Health Care Providers
The government’s new flagship National Health Protection Scheme, which aims to insure as much as 500 million people for up to 500,000 rupees a year of care, could benefit companies such as Apollo Hospitals Enterprise Ltd., India’s largest hospital company, as well as Fortis Healthcare Ltd.
With Jaitley promising record infrastructure spending on roads and railways, construction and engineering firms, as well as train wagon-producers, could benefit. That includes Larsen & Toubro Ltd., Hindustan Construction Co Ltd., NCC Ltd., IRB Infrastructure Developers Ltd., Dilip Buildcon Ltd., Titagarh Wagons Ltd., and Cimmco Ltd.
With boosted spending on India’s vast hinterland, fast-moving consumer goods companies such as Hindustan Unilever Ltd., Britannia Industries Ltd. and Marico Ltd. could benefit as day laborers get jobs and disposable income. Other companies with rural exposure include: Hero MotoCorp Ltd., Mahindra & Mahindra Ltd., Larsen & Toubro Ltd.
With 60 percent of gold demand coming from rural India, the budget’s focus on boosting rural and farm incomes could benefit companies such as Titan Co Ltd., Tribhovandas Bhimji Zaveri Ltd., PC Jeweller Ltd.
With the government pledging to expand regional airport construction, firms such as GMR Infrastructure Ltd. and GVK Power & Infrastructure Ltd. could benefit.
In order to boost domestic manufacturing, Jaitley’s budget lifts customs duty on mobile phones to 20 percent from 15 percent. That might lower returns for Apple Inc. and Samsung Electronics as they seek profits in one of the world’s fastest-growing mobile phone markets — or force them to pay out to set up local factories.
Bond investors drew some relief from a lower than expected borrowing program.
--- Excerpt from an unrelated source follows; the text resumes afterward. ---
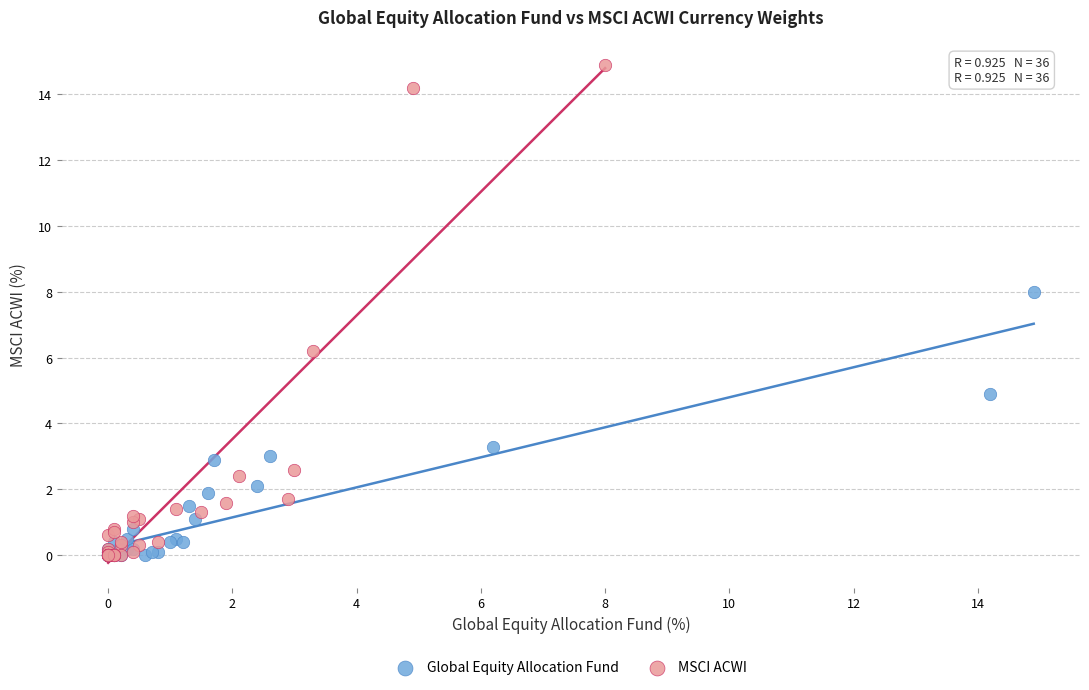

What are all the series names shown in the legend?

Global Equity Allocation Fund, MSCI ACWI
Nevertheless, the relief could prove short-lived. India missed its fiscal deficit target of 3.2 percent, saying its targeting a 3.5 percent target for fiscal 2019. Big bond investors such as India’s state-owned banks could be hit as yields go even higher than the the 96 basis points they climbed in the past six months, the most in Asia. Shares of HDFC Bank Ltd., ICICI Bank Ltd., Axis Bank Ltd., State Bank of India, Bank of Baroda and Punjab National Bank might be affected.
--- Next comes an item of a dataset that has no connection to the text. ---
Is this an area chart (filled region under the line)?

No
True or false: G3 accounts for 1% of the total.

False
The government’s decision to impose long-term capital gains tax on equity investments may dent investor sentiment for financial services companies, life insurers and providers of mutual fund products including IDFC Ltd., Reliance Capital Ltd., Aditya Birla Capital Ltd., ICICI Prudential Life Insurance Co Ltd., HDFC Standard Life Insurance Co Ltd., General Insurance Corp of India.
Jaitley praised the armed forces and promised an industry-friendly policy to promote defense production as he addressed parliament. But there was no indication of a huge boost to defense spending. Companies such as Bharat Forge Ltd. may not see a boost.
To help pay for its ambitious health plans, which are meant to benefit millions of poor Indians, the government has increased an existing health and education levy to 4 percent from 3 percent. That applies to all products and services — and will make almost everything slightly more expensive.